2nd Chief Justice of Palau
- In office 13 November 1992 – 1 June 2020
- Appointed by: Ngiratkel Etpison
- Preceded by: Mamoru Nakamura
- Succeeded by: Oldiais Ngiraikelau

Associate Justice of the Supreme Court of Palau
- In office 14 July 1986 – 13 November 1992
- Appointed by: Lazarus Salii

Personal details
- Born: 28 February 1941
- Died: 16 November 2022 (aged 81)
- Education: University of Hawaiʻi (MA 1967); Rutgers Law School (JD 1974);

= Arthur Ngirakelsong =

Chief Justice of Palau from 1992 to 2020

Arthur Ngirakelsong (28 February 1941 – 16 November 2022) was a Palauan jurist who served as the chief justice of Palau from 1992 to 2020. Ngirakelsong was born on 28 December 1941. He obtained a masters degree from the University of Hawaiʻi in 1967. In 1974, he became one of the first Micronesians to earn a Juris Doctor when he graduated from Rutgers Law School. He worked as a staff attorney for the Micronesian Constitutional Convention, where he was one of the main drafters of the Bill of Rights of the Constitution of the Federated States of Micronesia, and as legal counsel for the Congress of the Federated States of Micronesia.

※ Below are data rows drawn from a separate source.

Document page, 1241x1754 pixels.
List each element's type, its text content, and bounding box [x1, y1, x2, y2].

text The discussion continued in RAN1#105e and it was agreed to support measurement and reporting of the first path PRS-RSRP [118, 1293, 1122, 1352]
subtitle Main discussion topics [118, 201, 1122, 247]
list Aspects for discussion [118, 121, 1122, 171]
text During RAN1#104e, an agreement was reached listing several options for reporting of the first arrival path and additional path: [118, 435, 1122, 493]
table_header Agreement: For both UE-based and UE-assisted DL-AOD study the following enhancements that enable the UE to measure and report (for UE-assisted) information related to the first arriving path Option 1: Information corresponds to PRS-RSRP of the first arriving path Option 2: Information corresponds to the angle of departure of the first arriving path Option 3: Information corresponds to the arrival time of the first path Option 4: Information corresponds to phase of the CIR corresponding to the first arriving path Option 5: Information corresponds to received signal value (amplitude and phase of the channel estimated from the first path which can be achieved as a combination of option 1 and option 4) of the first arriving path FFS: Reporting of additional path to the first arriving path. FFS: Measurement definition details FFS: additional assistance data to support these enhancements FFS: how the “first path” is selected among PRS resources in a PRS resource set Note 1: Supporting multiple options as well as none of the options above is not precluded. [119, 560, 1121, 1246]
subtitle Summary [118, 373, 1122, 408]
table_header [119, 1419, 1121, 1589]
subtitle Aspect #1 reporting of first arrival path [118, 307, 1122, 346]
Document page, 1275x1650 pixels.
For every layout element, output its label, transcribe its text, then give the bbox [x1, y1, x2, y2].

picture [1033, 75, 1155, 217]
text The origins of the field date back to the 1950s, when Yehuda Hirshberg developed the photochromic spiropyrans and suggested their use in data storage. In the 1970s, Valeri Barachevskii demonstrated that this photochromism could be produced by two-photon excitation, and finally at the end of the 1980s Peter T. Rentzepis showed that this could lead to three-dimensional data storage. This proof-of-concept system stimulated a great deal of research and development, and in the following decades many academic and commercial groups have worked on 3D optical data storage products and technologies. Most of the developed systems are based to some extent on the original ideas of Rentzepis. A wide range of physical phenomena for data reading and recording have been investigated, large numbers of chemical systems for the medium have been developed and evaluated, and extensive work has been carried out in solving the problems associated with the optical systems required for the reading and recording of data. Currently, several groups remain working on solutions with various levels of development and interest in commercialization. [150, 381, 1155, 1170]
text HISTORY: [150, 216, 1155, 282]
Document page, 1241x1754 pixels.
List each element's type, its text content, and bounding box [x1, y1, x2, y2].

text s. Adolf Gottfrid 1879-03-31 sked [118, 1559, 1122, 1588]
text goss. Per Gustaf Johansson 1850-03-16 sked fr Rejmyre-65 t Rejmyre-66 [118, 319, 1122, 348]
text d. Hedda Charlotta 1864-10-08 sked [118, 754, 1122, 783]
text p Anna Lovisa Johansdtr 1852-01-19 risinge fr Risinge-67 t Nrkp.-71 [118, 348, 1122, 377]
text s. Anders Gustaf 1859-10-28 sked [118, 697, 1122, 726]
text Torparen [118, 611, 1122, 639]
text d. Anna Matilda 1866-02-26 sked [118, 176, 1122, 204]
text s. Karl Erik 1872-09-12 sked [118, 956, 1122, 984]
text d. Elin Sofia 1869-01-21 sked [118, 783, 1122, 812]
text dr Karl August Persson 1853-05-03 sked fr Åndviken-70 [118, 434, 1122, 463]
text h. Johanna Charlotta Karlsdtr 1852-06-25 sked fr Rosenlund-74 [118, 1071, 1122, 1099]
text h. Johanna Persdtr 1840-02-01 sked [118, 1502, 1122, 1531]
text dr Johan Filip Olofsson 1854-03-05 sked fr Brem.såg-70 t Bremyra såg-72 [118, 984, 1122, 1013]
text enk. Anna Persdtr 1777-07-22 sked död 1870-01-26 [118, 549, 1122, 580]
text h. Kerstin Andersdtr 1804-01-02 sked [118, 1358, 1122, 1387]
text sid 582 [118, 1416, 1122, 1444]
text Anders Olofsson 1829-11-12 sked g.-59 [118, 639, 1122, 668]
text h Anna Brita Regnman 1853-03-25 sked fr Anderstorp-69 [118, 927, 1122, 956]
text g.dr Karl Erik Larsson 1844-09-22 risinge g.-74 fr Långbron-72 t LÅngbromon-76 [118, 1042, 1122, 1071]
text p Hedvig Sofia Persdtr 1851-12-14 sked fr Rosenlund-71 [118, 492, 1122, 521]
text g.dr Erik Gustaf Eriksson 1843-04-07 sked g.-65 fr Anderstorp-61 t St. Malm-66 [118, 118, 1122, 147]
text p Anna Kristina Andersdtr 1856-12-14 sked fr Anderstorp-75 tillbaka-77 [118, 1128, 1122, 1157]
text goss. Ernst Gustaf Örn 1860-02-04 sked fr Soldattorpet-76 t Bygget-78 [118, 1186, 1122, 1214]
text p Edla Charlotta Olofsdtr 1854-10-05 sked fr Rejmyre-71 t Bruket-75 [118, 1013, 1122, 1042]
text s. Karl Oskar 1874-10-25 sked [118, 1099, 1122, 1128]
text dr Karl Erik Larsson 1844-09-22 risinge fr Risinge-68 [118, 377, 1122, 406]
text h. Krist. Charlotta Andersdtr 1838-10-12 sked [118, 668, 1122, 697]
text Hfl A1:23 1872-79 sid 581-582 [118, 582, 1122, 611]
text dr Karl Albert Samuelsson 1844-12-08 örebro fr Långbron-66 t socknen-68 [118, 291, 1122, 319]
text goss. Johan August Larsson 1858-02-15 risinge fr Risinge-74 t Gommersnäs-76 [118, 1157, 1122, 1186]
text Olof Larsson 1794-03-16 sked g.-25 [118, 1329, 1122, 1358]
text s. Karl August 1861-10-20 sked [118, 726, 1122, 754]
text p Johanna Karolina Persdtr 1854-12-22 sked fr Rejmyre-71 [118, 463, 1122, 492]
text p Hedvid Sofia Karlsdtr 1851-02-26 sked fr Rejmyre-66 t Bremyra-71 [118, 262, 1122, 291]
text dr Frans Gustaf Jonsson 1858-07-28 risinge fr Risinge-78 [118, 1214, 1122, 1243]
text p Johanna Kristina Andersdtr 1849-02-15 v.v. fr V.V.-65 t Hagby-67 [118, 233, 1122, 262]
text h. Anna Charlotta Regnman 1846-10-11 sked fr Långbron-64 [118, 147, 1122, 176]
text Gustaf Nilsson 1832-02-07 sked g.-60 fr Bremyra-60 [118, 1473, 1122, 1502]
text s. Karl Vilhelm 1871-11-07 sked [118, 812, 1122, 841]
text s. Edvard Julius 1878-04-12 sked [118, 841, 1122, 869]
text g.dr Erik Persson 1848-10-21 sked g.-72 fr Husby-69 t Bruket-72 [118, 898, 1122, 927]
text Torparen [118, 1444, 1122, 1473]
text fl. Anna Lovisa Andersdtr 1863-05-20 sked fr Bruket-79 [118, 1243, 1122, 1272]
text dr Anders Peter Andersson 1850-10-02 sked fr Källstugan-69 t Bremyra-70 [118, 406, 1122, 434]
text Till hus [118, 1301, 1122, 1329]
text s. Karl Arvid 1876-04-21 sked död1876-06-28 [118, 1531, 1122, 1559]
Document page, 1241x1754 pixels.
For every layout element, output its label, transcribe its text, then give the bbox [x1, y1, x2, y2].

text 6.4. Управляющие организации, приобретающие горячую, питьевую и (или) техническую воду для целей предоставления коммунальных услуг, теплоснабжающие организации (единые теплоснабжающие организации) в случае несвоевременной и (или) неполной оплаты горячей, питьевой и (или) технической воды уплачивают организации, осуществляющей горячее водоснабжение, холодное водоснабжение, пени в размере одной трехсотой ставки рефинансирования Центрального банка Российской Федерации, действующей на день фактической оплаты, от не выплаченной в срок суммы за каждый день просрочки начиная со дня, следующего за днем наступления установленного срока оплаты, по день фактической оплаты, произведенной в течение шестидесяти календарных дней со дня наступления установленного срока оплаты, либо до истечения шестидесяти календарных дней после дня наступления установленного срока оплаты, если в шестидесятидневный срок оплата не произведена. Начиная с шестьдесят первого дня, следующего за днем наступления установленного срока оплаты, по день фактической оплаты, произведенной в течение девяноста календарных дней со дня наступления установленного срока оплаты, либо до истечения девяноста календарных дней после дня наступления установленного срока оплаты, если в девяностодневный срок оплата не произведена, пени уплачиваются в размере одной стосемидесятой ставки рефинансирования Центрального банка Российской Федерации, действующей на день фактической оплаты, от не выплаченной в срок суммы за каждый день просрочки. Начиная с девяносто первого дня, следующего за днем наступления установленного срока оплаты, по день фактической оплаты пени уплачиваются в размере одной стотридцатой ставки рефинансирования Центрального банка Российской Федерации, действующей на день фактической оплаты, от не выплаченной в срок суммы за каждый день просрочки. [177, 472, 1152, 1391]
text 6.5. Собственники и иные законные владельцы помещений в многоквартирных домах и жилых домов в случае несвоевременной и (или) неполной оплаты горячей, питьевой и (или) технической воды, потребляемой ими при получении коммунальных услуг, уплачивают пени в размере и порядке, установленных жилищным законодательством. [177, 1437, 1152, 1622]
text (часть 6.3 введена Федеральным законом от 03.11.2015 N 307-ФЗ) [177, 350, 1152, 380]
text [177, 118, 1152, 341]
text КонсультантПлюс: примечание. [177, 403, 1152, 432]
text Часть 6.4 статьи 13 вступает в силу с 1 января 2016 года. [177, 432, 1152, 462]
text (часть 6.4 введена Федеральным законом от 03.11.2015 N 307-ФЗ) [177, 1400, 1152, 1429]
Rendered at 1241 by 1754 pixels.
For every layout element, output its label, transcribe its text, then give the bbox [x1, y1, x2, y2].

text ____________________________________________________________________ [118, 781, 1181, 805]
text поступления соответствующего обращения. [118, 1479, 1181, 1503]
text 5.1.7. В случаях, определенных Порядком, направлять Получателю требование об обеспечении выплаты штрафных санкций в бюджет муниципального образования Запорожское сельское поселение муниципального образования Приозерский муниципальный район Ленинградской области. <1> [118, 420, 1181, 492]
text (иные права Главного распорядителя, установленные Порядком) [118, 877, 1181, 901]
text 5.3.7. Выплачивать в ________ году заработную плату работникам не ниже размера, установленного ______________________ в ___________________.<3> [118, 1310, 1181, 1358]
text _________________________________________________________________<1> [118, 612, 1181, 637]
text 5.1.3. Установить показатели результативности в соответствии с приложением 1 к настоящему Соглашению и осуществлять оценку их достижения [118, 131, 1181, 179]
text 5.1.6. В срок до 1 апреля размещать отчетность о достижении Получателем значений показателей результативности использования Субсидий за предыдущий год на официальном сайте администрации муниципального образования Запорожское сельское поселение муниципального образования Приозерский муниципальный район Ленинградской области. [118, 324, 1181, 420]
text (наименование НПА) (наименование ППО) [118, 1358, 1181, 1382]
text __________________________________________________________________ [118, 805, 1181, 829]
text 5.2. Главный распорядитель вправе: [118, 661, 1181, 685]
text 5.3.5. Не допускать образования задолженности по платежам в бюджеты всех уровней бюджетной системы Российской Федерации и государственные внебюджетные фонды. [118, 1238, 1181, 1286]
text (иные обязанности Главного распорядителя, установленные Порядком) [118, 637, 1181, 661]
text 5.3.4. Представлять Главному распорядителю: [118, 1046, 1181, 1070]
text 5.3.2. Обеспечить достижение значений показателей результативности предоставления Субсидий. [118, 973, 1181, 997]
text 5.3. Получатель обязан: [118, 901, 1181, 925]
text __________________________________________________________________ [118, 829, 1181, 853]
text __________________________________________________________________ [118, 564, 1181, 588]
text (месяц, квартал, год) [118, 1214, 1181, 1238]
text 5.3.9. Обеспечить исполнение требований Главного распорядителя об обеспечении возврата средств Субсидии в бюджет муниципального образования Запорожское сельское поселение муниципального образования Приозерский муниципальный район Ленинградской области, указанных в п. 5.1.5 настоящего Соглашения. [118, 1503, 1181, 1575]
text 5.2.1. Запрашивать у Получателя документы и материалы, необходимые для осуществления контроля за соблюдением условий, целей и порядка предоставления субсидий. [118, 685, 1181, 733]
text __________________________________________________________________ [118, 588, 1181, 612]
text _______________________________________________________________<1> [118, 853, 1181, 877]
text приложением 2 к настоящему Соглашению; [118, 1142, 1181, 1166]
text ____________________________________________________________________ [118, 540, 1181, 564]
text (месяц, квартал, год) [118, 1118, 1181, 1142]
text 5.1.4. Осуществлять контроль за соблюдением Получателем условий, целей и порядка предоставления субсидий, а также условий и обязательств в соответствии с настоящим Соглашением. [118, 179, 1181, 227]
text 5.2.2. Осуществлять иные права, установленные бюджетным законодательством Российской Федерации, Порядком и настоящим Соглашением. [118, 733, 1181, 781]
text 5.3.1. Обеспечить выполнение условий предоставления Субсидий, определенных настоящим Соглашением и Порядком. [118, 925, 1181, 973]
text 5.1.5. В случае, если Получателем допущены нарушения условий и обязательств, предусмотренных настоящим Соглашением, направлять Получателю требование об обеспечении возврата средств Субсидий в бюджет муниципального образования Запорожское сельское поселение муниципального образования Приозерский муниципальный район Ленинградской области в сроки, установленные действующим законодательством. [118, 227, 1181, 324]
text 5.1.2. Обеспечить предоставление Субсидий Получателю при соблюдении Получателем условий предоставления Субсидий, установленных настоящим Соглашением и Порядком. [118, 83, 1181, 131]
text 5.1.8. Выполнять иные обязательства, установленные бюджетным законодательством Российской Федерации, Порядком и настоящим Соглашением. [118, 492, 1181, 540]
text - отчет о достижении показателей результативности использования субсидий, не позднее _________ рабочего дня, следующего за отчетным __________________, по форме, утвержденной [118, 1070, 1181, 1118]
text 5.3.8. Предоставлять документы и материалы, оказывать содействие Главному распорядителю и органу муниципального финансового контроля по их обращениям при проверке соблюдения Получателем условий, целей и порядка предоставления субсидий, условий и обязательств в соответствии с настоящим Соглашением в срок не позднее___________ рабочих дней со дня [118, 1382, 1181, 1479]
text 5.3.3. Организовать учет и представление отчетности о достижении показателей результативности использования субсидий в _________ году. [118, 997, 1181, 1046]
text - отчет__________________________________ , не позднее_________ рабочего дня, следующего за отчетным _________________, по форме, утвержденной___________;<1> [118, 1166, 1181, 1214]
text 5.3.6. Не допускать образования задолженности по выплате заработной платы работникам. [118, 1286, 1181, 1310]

Ngirakelsong was appointed an associate justice of the Supreme Court of Palau on 14 July 1986 by President Lazarus Salii. On 13 November 1992, he was elevated to the office of chief justice by President Ngiratkel Etpison after the death of Mamoru Nakamura, the first chief justice of Palau. Ngirakelsong resigned on 1 June 2020 after suffering from a stroke. He died on 16 November 2022, aged 81.